Reports suggest the human brain has evolved to process multisensory signals, making it more natural than unisensory processing. Recent research has made clear that multisensory processing of information is part of daily life, whereby the brain integrates the information from different modalities (senses) into a coherent mental perception.

== Benefits, effectiveness, and limitations ==

Some studies conclude that the benefits of multisensory learning are greatest if the senses are engaged concurrently (see Multisensory integration) and the instruction is direct (explicit) and systematic (see Pre-attentive processing § Multisensory integration). However, some neurologists question whether more is "actually better for learners who are struggling". The rationale is that learners with developmental disorders may have impairments in cognitive control, planning, and attention, so multisensory integration might place additional demands on systems that are already straining. Consequently, it is suggested that it may be better to narrow the alternatives to one that works. Other studies suggest that multisensory integration only develops optimally by middle childhood (i.e. eight years of age or older).

One of the oldest proponents of multisensory phonics for remedial reading instruction is Orton-Gillingham (OG), dating back to 1935. Amongst other approaches, it suggests the use of different mediums when teaching (e.g., sand, rice, or hair gel). What Works Clearinghouse, a part of the Institute of Education Sciences reports there is a lack of studies meeting its strict evidence standards so it is "unable to draw any conclusions about the effectiveness or ineffectiveness of unbranded Orton-Gillingham–based strategies for students with learning disabilities". However, Best Evidence Encyclopedia, a part of Johns Hopkins School of Education found one qualifying study that showed an effect size of +0.43, but it is not clear if this is because the instruction is also explicit and systematic. A meta study in 2021 concluded that, although the mean ES was positive in favor, OG methods do not significantly improve outcomes for foundational skills, vocabulary, or comprehension.

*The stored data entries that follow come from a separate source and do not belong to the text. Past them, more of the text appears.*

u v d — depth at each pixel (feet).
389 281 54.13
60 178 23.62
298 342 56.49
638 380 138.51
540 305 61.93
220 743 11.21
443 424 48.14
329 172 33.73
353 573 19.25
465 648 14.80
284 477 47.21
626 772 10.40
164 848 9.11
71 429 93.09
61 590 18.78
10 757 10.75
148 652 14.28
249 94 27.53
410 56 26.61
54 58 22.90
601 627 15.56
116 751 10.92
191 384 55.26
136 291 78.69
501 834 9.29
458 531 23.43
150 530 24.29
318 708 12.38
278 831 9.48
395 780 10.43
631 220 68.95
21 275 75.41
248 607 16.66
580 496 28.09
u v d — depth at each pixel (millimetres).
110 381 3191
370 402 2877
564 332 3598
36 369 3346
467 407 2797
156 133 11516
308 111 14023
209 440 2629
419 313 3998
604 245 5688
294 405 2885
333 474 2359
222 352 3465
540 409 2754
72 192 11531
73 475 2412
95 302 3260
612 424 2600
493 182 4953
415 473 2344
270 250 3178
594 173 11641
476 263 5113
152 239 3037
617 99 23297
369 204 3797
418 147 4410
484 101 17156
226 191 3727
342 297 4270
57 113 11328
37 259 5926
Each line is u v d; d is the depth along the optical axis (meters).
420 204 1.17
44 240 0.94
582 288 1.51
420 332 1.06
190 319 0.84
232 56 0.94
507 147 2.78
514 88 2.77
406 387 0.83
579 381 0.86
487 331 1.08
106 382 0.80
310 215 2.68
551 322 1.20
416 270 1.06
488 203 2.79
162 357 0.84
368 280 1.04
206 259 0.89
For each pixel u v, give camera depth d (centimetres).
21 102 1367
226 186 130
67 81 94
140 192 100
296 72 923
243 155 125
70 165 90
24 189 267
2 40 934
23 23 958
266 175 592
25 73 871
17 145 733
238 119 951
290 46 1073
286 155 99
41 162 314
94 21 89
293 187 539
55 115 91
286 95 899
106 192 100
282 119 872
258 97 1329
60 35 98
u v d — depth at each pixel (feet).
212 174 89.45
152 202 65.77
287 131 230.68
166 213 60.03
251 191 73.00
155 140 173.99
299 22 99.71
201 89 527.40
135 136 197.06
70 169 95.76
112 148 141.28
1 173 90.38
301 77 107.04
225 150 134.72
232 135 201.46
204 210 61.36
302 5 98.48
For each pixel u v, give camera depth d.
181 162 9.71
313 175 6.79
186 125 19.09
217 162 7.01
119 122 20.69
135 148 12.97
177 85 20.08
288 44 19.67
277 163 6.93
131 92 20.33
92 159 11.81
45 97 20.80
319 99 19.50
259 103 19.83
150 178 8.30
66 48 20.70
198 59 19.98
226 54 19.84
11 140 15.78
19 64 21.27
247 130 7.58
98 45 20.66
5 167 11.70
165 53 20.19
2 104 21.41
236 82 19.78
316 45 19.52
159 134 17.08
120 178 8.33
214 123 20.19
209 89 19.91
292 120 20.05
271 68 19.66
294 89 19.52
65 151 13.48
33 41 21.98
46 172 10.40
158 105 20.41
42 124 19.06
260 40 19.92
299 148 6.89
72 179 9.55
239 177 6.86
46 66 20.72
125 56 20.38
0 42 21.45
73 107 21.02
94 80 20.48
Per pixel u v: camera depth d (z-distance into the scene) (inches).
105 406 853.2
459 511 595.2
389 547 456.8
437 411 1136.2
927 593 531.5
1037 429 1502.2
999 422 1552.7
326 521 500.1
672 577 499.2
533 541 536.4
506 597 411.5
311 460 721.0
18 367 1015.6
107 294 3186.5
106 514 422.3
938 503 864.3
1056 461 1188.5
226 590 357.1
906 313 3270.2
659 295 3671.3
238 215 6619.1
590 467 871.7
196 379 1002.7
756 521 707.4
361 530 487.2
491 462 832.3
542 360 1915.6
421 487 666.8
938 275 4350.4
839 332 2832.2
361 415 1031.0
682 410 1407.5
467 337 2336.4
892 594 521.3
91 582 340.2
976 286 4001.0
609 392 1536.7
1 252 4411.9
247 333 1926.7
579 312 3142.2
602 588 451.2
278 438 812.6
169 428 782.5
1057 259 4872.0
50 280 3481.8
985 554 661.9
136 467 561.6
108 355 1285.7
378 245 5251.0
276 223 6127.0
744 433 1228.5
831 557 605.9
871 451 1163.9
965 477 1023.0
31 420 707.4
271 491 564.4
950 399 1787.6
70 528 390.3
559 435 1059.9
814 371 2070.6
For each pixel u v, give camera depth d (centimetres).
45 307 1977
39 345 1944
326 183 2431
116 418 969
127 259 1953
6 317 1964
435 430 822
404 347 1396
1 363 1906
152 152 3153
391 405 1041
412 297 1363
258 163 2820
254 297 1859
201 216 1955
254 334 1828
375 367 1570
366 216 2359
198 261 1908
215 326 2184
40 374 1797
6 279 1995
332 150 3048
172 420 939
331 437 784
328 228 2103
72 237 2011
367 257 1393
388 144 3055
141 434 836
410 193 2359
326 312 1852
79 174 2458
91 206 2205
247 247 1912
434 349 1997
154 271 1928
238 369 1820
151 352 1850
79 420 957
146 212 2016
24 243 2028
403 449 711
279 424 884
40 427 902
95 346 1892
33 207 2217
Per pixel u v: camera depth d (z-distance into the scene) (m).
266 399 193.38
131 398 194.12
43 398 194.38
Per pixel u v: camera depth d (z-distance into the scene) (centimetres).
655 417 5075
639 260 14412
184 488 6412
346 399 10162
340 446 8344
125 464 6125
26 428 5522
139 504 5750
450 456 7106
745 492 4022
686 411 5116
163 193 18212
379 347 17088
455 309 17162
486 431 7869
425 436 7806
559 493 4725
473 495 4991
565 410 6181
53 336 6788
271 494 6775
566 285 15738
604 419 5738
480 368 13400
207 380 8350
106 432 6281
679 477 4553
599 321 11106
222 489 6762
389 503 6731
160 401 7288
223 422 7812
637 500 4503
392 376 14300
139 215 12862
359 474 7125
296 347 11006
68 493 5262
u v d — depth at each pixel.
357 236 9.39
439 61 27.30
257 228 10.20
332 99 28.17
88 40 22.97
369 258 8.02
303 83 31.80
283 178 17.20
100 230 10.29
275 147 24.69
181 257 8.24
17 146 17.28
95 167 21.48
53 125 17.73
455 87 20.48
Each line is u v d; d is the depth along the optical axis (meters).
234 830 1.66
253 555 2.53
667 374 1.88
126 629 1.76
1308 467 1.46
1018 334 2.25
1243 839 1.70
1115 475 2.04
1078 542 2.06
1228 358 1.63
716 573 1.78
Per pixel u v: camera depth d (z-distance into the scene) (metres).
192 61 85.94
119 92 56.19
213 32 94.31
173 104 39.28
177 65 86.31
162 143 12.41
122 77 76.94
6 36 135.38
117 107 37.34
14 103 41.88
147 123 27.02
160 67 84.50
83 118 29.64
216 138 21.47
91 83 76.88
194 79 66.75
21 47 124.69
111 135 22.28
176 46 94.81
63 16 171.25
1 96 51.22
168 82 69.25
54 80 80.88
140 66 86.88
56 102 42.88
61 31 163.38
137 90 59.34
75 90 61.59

According to the U.K. Independent review of the teaching of early reading (Rose Report 2006) multisensory learning is also effective because it keeps students more engaged in their learning, however, it does not recommend a specific type of multisensory learning activity. In 2010 the U.K. Department for Education established the core criteria for programs that teach school children to read by using systematic Synthetic phonics. It includes a requirement that the material "uses a multi-sensory approach so that children learn variously from simultaneous visual, auditory and kinaesthetic activities which are designed to secure essential phonic knowledge and skills". There are other studies that support activity-based learning because it improves focus and memory retention.

The following organizations recommend multisensory instruction for learners with a learning disability: The International Dyslexia Association (IDA) and the National Institute of Child Health and Human Development (NICHD). And one study says there is strong support for using multisensory experiences to increase the focus of students with special needs.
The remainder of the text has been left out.